Work required » Exact duplicates of the lines from the top of the data through the line containing "pinky tip: (219, 284)" are needed, with every picture left out.

Data supplied »
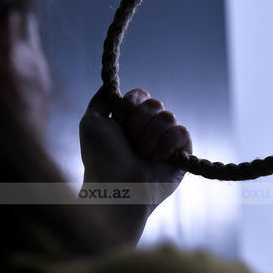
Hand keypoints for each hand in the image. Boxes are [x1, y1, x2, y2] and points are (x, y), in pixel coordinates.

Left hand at [79, 87, 190, 207]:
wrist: (116, 188)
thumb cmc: (100, 158)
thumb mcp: (91, 122)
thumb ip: (101, 99)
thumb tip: (110, 83)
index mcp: (130, 120)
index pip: (141, 95)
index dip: (131, 105)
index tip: (119, 120)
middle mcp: (149, 129)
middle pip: (155, 104)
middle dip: (139, 123)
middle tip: (130, 143)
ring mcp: (166, 142)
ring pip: (168, 117)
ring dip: (150, 137)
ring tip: (142, 155)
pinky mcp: (181, 155)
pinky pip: (182, 132)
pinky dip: (167, 144)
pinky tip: (157, 159)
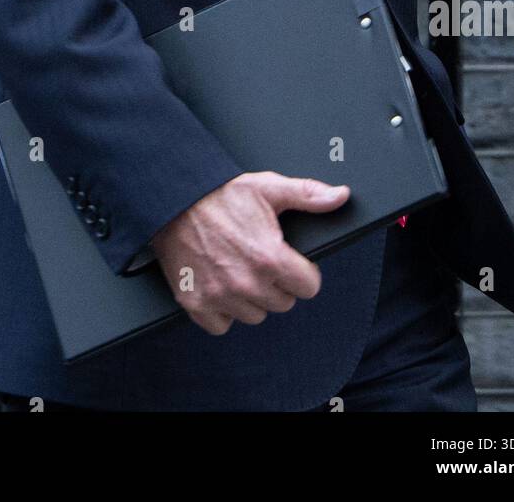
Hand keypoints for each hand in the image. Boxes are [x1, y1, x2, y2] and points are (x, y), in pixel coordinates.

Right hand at [149, 171, 349, 335]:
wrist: (172, 200)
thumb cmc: (220, 194)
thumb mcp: (268, 187)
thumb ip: (308, 194)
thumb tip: (341, 197)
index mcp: (270, 258)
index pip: (309, 287)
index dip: (302, 271)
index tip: (290, 260)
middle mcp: (247, 283)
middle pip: (283, 303)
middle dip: (277, 283)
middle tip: (259, 259)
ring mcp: (220, 297)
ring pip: (255, 315)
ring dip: (251, 298)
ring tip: (238, 268)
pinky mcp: (196, 305)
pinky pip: (222, 325)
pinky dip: (222, 310)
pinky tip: (219, 284)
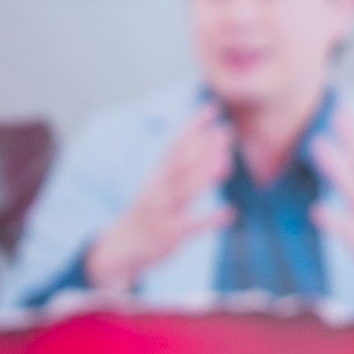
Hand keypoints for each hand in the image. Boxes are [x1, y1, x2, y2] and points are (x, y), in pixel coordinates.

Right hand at [80, 103, 232, 293]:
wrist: (123, 245)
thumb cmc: (150, 210)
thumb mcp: (160, 182)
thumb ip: (182, 161)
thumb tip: (208, 137)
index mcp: (159, 173)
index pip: (176, 143)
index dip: (194, 125)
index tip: (213, 107)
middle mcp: (159, 188)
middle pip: (181, 164)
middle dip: (203, 148)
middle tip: (227, 132)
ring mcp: (164, 211)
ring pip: (184, 191)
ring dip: (204, 176)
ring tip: (227, 163)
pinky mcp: (171, 235)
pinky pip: (192, 226)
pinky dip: (210, 220)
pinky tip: (230, 213)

Written response »
Hand keypoints for each hand in the image. Boxes are [x1, y1, x2, y2] and points are (x, y), in pixel coordinates.

Left hand at [79, 87, 190, 207]:
wrist: (116, 188)
thumb cmc: (100, 158)
thumb mcp: (91, 122)
thumb ip: (101, 99)
thumb tip: (110, 83)
index mcp: (130, 120)
index pip: (141, 95)
index dip: (131, 105)
index tip: (119, 120)
middle mcp: (149, 129)
middle pip: (155, 104)
middle dip: (139, 123)
middle tip: (130, 143)
ring mcp: (166, 142)
ring pip: (168, 117)
ring dip: (150, 137)
ring tip: (142, 155)
pinky mcp: (181, 155)
pinky pip: (182, 132)
pinky dip: (167, 144)
pinky tip: (157, 159)
Hand keypoints for each hand in the image. Boxes are [x1, y1, x2, y2] and points are (x, y), in pixel coordinates.

Right hand at [149, 171, 349, 335]:
wrist: (172, 200)
thumb cmc: (220, 194)
thumb mcp: (268, 187)
thumb ip: (308, 194)
thumb tip: (341, 197)
index mcp: (270, 258)
index pip: (309, 287)
index dip: (302, 271)
index tip: (290, 260)
middle mcp: (247, 283)
middle pip: (283, 303)
middle dip: (277, 283)
middle tip: (259, 259)
ring mcp: (220, 297)
ring pip: (255, 315)
ring dip: (251, 298)
ring tip: (238, 268)
pinky mcp: (196, 305)
pinky pip: (222, 325)
pinky dip: (222, 310)
pinky tip: (219, 284)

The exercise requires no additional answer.